Closed Bug 1838693 Opened 1 year ago Closed 9 months ago

Implement `GPUDevice.destroy`

Categories

(Core :: Graphics: WebGPU, enhancement, P1)

enhancement

Tracking

()

RESOLVED FIXED
120 Branch
Tracking Status
firefox120 --- fixed

People

(Reporter: jimb, Assigned: bradwerth)

References

(Blocks 2 open bugs)

Details

Attachments

(5 files, 2 obsolete files)

At the moment, mozilla::webgpu::Device::Destroy is a placeholder.

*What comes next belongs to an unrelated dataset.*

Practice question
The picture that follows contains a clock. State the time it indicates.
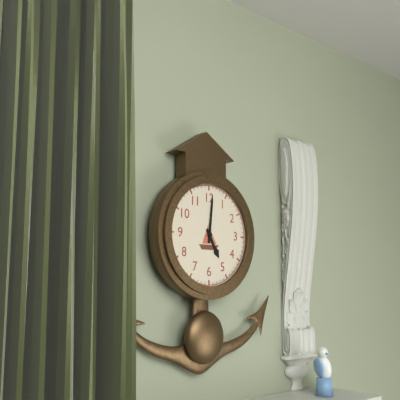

This causes WebGPU CTS tests like webgpu:api,operation,adapter,requestDevice:invalid: to hang, because it says:

      device.destroy();
      const lostInfo = await device.lost;
      t.expect(lostInfo.reason === 'destroyed');
Severity: -- → S3
Type: task → enhancement
Priority: -- → P3
Priority: P3 → P2
Priority: P2 → P1
Summary: WebGPU GPUDevice.destroy not implemented, causing webgpu:api,operation,adapter,requestDevice:invalid to hang → Implement WebGPU `GPUDevice.destroy`
Summary: Implement WebGPU `GPUDevice.destroy` → Implement `GPUDevice.destroy`

WARNING: There's a few things that @erichdongubler has noticed that may
impact the landability of this patch:

  • The condition this patch is "fixing" is actually already covered by
    Buffer.cpp's implementation of Buffer::Unmap, which prevents the
    "device timeline" (i.e., the GPU process and wgpu_bindings) from
    ever receiving a device unmap request when the device is known to be
    lost in the content process.
  • The test added by this patch is not testable without an implementation
    of GPUDevice::destroy. Right now, we stub it out, and it needs to be
    working to actually achieve coverage.
Assignee: nobody → egubler
Status: NEW → ASSIGNED

I've saved off some WIP patches for this, but I don't consider myself to be actively working on this. Unassigning.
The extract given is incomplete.